In a flash our beautiful epic was over, but it took weeks to finally die out.   There were insecurities and anxieties; I couldn’t decide what songs I wanted to listen to as I, shaking and shivering, paced my aching home.  Every song sounded like Trina; every song dragged a now painfully joyful memory out of the landfill of my memories. Is this what heartbreak is?

Arcade Fire’s Funeral played the day we sent our final goodbyes.  Perhaps it was one of the only records I owned then, but I remember my bed’s cold duvet beneath me as the record kept spinning, as Win Butler kept crooning, as I tried to stifle my tears so my parents wouldn’t hear.  It was mid January and my windows were iced over and Win Butler kept crying “If you still want me, please forgive me, crown of love…”  I read and reread the final messages and I wondered, why me? Why now?  Why like this?

I may never listen to “Crown of Love” again, even if Arcade Fire is my favorite band, and Funeral is one of my most memorable albums.  When I hear the piano warble, I see myself perfectly as I was then, in my most pitiful state, crying and unsure of how to move forward from the shattered tragedy of an unfixable friendship.  I had never listened to the lyrics so closely until then, and the realization was like standing naked in a pile of snow.  I remember thinking – I will never be able to hear this song again.

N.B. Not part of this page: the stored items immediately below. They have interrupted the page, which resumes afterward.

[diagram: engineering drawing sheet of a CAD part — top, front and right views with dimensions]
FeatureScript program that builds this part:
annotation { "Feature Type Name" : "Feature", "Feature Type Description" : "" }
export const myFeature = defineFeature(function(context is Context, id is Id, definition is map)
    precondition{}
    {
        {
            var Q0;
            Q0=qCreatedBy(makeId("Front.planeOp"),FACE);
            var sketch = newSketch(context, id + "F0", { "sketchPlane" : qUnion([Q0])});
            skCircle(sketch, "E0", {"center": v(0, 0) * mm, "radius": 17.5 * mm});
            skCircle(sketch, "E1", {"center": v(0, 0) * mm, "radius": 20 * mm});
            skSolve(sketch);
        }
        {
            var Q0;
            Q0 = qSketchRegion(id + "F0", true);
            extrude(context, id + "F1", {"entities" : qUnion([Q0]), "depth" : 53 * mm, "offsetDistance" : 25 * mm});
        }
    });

Time continues passing but certain songs still contain the untraceable taint, the discomfort that lies in the back of one’s mind.  It feels wrong to hear a Bastille song on the radio; I’ll see artists and immediately associate them with her, before I backtrack and remember, Melissa, you’re not supposed to think about this anymore.  

But I do think about it.  Maybe it’s the anxiety, or maybe it’s the insatiable guilt, but it’s hard to stop myself from hearing John Newman in the grocery store without immediately thinking “I wish I could tell her about this moment.”  Sometimes I’ll look at my phone for a moment before I realize her phone number isn’t there anymore, that making contact would incite an unnecessary hurricane.  

It’s hard to part with someone you love, even if it is for the best.  But hearing those songs, those artists, physically seeing them at concerts you would have attended together in the past only amplifies the pitiful heartache.  Even after “getting over it,” I still pause for a moment when I hear Young the Giant’s “Something to Believe In,” because that song is irrevocably tied to the past, when we saw them in concert during the summer and for one blissful hour everything was inarguably perfect.  

Perhaps I’m too sentimental, but it is a quality I cannot surrender.  Trina and I seemingly swim in different musical ponds now, but every now and then, my playlist will betray me and the old ghosts will resurface.  When “our” songs come on shuffle, it becomes an effort to suppress memories that once, long ago, brought pure contentment.  I’ll think of her, and I’ll wonder, do you feel me too, when you hear it? before I skip the song and tell myself to move on.